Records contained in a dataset

=== Section Start ===

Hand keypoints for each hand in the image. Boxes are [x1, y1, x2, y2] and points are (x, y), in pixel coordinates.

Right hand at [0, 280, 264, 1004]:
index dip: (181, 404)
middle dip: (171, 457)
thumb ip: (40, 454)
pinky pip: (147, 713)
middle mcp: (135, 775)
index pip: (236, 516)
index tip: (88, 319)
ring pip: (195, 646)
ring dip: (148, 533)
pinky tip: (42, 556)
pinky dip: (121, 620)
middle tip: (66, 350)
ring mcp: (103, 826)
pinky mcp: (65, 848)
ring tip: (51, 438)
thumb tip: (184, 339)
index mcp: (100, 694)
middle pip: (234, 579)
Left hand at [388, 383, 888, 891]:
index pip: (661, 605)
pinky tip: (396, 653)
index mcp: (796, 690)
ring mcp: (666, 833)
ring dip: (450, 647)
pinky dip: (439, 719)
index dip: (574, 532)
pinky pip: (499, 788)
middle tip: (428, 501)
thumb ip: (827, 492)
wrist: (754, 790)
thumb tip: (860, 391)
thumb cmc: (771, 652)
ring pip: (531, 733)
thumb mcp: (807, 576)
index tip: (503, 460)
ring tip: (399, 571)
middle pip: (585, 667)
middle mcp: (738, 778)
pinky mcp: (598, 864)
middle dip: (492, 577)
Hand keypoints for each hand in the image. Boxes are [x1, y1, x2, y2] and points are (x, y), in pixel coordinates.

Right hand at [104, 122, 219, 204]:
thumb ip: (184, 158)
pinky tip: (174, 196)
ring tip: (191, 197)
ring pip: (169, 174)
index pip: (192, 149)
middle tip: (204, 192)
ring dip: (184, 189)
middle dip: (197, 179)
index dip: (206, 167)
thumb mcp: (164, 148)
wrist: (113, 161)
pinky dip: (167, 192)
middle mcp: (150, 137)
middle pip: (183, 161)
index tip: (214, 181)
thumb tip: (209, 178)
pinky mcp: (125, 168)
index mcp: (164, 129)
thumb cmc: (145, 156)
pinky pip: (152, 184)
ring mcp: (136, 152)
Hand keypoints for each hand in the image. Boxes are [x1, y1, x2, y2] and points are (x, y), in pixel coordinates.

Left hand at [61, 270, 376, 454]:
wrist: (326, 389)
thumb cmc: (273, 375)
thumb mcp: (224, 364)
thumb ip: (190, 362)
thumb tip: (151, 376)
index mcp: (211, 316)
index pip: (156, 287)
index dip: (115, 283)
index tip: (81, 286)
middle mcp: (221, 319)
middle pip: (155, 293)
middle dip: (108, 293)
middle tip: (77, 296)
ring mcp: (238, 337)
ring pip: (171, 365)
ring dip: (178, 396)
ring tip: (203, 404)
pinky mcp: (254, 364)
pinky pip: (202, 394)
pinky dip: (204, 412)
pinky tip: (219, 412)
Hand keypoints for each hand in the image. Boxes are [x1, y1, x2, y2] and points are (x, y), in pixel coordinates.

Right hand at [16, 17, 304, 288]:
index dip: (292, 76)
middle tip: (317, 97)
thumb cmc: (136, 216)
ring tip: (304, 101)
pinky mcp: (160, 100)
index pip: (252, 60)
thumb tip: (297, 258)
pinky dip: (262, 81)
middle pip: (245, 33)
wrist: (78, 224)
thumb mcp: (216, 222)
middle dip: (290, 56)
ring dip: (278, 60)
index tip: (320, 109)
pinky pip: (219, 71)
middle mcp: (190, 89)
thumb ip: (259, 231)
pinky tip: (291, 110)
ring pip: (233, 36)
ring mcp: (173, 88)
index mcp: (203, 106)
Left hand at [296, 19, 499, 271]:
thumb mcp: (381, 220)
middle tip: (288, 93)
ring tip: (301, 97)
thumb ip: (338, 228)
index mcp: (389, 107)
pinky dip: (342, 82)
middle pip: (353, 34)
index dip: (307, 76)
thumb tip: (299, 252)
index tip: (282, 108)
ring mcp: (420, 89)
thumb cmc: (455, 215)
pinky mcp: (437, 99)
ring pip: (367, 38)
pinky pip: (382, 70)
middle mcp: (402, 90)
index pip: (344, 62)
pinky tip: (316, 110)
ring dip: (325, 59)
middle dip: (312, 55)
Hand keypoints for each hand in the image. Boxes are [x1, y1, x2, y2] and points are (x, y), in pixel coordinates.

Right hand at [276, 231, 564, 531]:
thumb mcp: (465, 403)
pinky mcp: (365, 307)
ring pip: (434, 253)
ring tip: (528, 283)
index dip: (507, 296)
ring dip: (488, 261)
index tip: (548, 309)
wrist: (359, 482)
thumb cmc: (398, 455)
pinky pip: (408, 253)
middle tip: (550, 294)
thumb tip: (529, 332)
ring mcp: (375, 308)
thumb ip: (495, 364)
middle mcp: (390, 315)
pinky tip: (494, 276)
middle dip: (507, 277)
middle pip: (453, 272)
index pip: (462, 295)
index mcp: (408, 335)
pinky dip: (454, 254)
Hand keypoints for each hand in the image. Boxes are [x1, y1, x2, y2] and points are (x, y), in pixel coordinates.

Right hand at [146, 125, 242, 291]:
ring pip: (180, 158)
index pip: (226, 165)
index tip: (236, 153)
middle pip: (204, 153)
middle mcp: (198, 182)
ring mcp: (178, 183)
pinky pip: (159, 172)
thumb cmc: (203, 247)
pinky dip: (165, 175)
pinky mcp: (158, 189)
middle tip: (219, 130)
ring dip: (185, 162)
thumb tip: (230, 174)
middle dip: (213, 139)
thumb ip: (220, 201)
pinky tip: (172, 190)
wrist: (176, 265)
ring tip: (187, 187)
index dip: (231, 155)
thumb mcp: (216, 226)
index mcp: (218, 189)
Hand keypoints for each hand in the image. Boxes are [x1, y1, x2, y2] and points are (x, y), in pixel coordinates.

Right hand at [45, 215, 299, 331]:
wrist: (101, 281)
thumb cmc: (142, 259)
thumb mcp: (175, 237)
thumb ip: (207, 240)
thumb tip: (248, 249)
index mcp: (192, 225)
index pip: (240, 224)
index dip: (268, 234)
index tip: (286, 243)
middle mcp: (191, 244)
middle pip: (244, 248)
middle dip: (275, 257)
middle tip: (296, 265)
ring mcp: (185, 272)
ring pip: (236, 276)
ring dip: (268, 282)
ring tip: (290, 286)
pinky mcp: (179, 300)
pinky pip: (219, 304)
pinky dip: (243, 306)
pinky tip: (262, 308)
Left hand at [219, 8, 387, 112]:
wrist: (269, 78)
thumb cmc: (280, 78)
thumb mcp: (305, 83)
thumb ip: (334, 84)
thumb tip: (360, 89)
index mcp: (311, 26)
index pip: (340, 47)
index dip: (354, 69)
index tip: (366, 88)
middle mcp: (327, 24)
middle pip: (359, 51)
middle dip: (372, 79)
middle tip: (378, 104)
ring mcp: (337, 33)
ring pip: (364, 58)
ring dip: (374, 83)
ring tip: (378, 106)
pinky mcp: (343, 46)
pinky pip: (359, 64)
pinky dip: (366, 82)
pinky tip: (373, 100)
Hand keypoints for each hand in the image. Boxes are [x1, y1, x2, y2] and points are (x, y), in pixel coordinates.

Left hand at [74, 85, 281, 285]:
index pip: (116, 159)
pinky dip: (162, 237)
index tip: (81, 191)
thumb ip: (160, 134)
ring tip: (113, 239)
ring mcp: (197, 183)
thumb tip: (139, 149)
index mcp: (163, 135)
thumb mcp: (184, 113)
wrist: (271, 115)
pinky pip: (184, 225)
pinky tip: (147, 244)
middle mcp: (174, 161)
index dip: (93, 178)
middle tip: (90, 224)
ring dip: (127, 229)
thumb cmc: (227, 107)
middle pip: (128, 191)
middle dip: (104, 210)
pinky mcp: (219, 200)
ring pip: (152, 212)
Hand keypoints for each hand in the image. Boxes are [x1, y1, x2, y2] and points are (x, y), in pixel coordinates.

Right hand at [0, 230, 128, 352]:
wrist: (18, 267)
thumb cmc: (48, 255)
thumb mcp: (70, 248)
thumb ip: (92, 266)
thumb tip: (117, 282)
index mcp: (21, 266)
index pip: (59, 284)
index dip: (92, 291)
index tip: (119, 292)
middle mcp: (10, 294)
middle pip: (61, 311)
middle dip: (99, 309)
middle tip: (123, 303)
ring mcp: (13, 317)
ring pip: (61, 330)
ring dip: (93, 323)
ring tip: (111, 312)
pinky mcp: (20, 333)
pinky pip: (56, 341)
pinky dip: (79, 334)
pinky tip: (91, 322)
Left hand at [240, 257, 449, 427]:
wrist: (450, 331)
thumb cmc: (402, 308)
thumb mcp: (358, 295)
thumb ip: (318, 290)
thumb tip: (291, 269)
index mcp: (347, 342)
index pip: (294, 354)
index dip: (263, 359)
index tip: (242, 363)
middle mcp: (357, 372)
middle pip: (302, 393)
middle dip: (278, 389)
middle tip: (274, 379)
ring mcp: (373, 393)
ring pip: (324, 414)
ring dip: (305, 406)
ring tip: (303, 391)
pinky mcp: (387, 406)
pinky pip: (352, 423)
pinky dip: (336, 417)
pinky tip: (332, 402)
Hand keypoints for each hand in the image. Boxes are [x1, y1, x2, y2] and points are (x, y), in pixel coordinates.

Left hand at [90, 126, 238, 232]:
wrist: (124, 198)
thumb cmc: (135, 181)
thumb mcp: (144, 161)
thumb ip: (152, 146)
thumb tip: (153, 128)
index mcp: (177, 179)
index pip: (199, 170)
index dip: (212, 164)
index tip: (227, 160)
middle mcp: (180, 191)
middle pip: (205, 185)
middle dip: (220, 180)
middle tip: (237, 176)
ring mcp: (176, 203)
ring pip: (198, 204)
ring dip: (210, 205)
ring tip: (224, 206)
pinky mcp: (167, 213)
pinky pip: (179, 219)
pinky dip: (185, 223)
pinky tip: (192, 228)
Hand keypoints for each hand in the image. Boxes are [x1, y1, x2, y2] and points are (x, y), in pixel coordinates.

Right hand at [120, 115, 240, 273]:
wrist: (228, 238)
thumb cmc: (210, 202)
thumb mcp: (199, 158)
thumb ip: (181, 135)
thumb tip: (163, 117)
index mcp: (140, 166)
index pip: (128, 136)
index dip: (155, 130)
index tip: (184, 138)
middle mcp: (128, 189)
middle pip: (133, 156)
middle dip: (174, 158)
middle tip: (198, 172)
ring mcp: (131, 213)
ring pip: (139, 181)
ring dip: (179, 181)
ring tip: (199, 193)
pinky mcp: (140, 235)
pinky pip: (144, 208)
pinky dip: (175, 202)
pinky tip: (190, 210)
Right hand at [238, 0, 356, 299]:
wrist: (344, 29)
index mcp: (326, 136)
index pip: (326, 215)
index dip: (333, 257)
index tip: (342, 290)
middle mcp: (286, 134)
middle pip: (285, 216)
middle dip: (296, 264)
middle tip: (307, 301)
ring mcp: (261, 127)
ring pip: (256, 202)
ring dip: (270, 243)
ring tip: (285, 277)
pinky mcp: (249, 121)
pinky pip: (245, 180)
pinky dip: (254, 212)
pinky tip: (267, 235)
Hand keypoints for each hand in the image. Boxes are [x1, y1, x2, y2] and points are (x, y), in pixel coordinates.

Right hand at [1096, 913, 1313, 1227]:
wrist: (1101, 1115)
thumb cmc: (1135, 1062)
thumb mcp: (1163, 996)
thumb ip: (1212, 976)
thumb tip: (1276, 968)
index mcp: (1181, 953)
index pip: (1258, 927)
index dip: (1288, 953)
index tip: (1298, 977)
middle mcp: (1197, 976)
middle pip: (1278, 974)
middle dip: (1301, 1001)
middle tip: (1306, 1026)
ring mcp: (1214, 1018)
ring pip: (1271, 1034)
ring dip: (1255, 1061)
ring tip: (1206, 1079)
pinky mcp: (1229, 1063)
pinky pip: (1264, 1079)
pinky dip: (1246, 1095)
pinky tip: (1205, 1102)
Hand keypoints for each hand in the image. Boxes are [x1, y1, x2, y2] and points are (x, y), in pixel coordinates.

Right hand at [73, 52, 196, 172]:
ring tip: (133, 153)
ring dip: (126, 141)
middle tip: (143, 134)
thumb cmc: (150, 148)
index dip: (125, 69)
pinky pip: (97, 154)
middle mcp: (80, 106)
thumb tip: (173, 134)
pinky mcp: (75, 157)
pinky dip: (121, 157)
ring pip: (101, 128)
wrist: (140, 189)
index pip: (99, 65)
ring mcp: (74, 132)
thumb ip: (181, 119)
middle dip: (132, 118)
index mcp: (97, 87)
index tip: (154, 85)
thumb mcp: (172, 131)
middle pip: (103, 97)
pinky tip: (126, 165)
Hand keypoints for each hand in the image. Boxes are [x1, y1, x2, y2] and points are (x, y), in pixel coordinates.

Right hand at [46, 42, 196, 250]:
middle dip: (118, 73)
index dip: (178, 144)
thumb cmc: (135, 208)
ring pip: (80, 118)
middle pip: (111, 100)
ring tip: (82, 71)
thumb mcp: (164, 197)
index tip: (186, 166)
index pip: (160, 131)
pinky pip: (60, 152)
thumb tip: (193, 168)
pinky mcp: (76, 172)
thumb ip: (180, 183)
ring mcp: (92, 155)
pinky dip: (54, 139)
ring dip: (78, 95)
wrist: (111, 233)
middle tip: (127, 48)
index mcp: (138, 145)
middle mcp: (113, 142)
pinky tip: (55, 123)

=== Section End ===

= Try it =
In the data above, retype exactly and only the lines between the one holding "pinky mcp: (75, 157)" and the one holding "pinky tip: (126, 165)", inclusive.

= Response to the task =
pinky mcp: (75, 157)
pinky dip: (121, 157)
ring pip: (101, 128)
wrist: (140, 189)
index pip: (99, 65)
ring mcp: (74, 132)
thumb ip: (181, 119)
middle dip: (132, 118)
index mcp: (97, 87)
index tip: (154, 85)
thumb mcp: (172, 131)
middle pip: (103, 97)
pinky tip: (126, 165)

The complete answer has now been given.